Aha, zapomniałbym napisać.
Kings of Leon - najgorszy zespół świata.W życiu nie widziałem bardziej żałosnego koncertu.
W wywiadzie z Ziółkowskim słyszałem, że ściągnięcie ich na Open'era to był horror - tysiące dziwnych wymagań. Gwiazdy, w końcu mają jednego hita.
Ostatecznie jednak się udało.
Z ciekawości poszedłem zobaczyć co to za "rewelacja" (jeden z najbardziej pożądanych zespołów świata, chyba drugie miejsce w sprzedanych płytach na świecie).
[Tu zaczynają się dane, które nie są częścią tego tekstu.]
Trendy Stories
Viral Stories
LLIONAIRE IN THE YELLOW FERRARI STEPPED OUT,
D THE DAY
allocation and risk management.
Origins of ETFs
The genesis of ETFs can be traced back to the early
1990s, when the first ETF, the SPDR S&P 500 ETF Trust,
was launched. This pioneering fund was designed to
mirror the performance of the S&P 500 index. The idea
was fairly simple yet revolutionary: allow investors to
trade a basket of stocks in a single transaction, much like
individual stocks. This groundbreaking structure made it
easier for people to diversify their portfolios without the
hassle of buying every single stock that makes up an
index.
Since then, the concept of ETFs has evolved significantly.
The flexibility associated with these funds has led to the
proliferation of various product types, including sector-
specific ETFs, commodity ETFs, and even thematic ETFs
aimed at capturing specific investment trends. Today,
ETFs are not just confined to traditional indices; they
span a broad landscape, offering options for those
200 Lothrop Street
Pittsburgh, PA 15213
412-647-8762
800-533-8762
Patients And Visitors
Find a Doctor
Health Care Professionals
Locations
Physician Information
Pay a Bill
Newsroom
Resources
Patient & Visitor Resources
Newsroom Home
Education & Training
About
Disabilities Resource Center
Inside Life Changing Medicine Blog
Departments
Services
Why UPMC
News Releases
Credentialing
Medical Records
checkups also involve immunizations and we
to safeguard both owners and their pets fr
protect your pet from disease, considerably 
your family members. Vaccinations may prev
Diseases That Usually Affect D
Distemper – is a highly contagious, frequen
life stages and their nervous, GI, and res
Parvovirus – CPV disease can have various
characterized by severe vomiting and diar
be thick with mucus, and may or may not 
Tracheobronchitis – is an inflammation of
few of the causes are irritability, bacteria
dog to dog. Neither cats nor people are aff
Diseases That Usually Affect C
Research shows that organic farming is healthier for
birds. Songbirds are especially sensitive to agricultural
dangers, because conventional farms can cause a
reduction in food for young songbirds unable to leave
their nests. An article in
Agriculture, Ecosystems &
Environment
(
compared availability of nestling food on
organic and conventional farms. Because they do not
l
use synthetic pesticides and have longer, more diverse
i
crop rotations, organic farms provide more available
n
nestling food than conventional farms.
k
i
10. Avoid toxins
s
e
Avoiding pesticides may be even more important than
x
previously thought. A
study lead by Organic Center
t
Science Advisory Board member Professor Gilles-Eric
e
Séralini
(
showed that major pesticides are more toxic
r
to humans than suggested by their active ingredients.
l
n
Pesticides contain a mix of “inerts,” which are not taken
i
Na koncercie z milard ludzi. Gwiazdy parę minut się spóźniają, w końcu wchodzą przy akompaniamencie jakichś symfonicznych dźwięków o ile dobrze pamiętam.
Pojawiają się, zero przywitania, zero uśmiechu, zaczynają grać.
Dżiz, co za gówno - naprawdę można sprzedać tyle płyt będąc tak słabym, grając rock najbardziej sztampowy jak to tylko możliwe?
Zero energii, zero kontaktu, zero zaangażowania, zero ciekawych motywów, zero klasy wreszcie. Tylko gwiazdorstwo.
Wolałbym już 50 Centa zobaczyć.
Następnego dnia przeglądam prasę i oczywiście Kings of Leon rzekomo dało radę.